Opinião

O banco mundial do Facebook

Lourenço Medeiros

Lourenço Medeiros

Editor de Novas Tecnologias

Opinião de Lourenço Medeiros.

Os actuais membros da Libra Association que vai tomar as decisões chave do sistema.

Isto de lhe chamar cibermoeda tem muito que se lhe diga. Claro que a Libra, a moeda virtual que o Facebook quer lançar para o ano que vem, é uma cibermoeda no sentido em que é dinheiro que existe na Internet, nos computadores, depende da tecnologia, no caso pelo menos parcialmente, de blockchain. Mas tem pouco que ver com o conceito de cibermoeda a que nos habituámos, goste-se ou não, as cibermoedas têm sido criadas para serem livres do “sistema”, podemos ver isso do lado bom, da liberdade individual, ou do lado que tem de facto sido o mais comum, lavagem de dinheiro, especulação selvagem, comércio ilícito, podem continuar a lista…

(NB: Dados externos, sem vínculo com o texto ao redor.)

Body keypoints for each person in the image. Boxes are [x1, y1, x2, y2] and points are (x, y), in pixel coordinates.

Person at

O Facebook, com a sua coligação de 28 empresas - não há mais capitalista que este conjunto de companhias - lança então uma moeda que cavalga esta ideia de liberdade, mas avisa que não vai servir para especulação, diz que é sobretudo para os pobres que nem têm acesso a contas bancárias e que vai começar pelo Whatsapp, Messenger e Instagram onde eles vão poder fazer transações e transferências na nova Libra, ao que parece. Sou só eu que vejo aqui uma ligeiríssima contradição?

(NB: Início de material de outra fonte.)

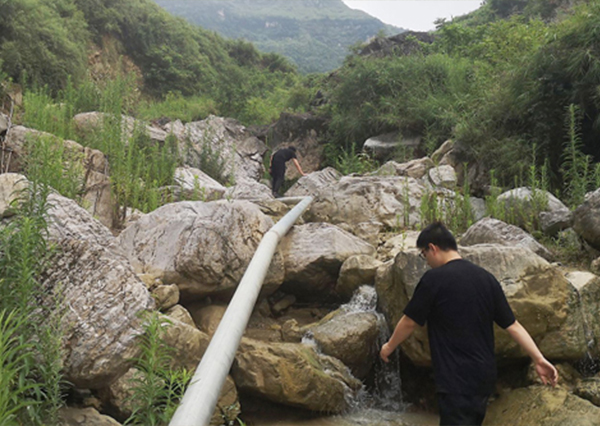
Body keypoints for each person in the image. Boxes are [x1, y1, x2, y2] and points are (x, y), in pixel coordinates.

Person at [380, 222, 558, 426]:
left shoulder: (434, 279)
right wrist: (538, 358)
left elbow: (410, 321)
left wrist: (389, 346)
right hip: (483, 379)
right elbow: (513, 326)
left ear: (433, 248)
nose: (426, 261)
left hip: (455, 379)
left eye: (424, 254)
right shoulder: (487, 279)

O Facebook cria uma entidade central, muito simbolicamente centrada na Suíça, que vai servir de entidade independente de governance da Libra, se isto não é um Banco Central privado, o que é? E um Banco Central privado de um país com 2,4 mil milhões de cidadãos, nada mal. Não admira que se propunham fazer transações a preços irrisórios em relação aos praticados no mercado, se a coisa pega será uma das maiores cash cows algumas vez imaginadas, não estou a esquecer que é feito para os pobrezinhos, é com eles, que são muitos, que se consegue mais dinheiro, basta ver o exemplo dos impostos.

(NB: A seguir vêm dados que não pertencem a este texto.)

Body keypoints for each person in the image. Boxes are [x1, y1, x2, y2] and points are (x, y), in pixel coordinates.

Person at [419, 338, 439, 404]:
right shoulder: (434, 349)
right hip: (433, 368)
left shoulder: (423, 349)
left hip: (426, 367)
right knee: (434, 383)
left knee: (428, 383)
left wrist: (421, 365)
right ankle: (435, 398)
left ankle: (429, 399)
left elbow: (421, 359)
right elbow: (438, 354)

Para já, garantem que as transações de cada um não serão usadas para outros fins, nem sequer para publicidade direccionada. Claro que vamos todos acreditar que o Facebook, a Visa, Mastercard, a marca de venda de produtos de luxo nascida em Portugal a Farfetch, a Uber, a Lift e por aí fora só estão a pensar na nossa privacidade. Sem ironia, agora até podem estar. Mas a história ensina que estas coisas mudam. Só como exemplo, no sistema de créditos sociais na China, em alguns casos, os gastos mais ou menos sensatos do cidadão já contam para a pontuação. O cidadão pode ficar mais ou menos bem visto, ganhar ou perder direitos em função de muitos parâmetros mas esse, é um deles.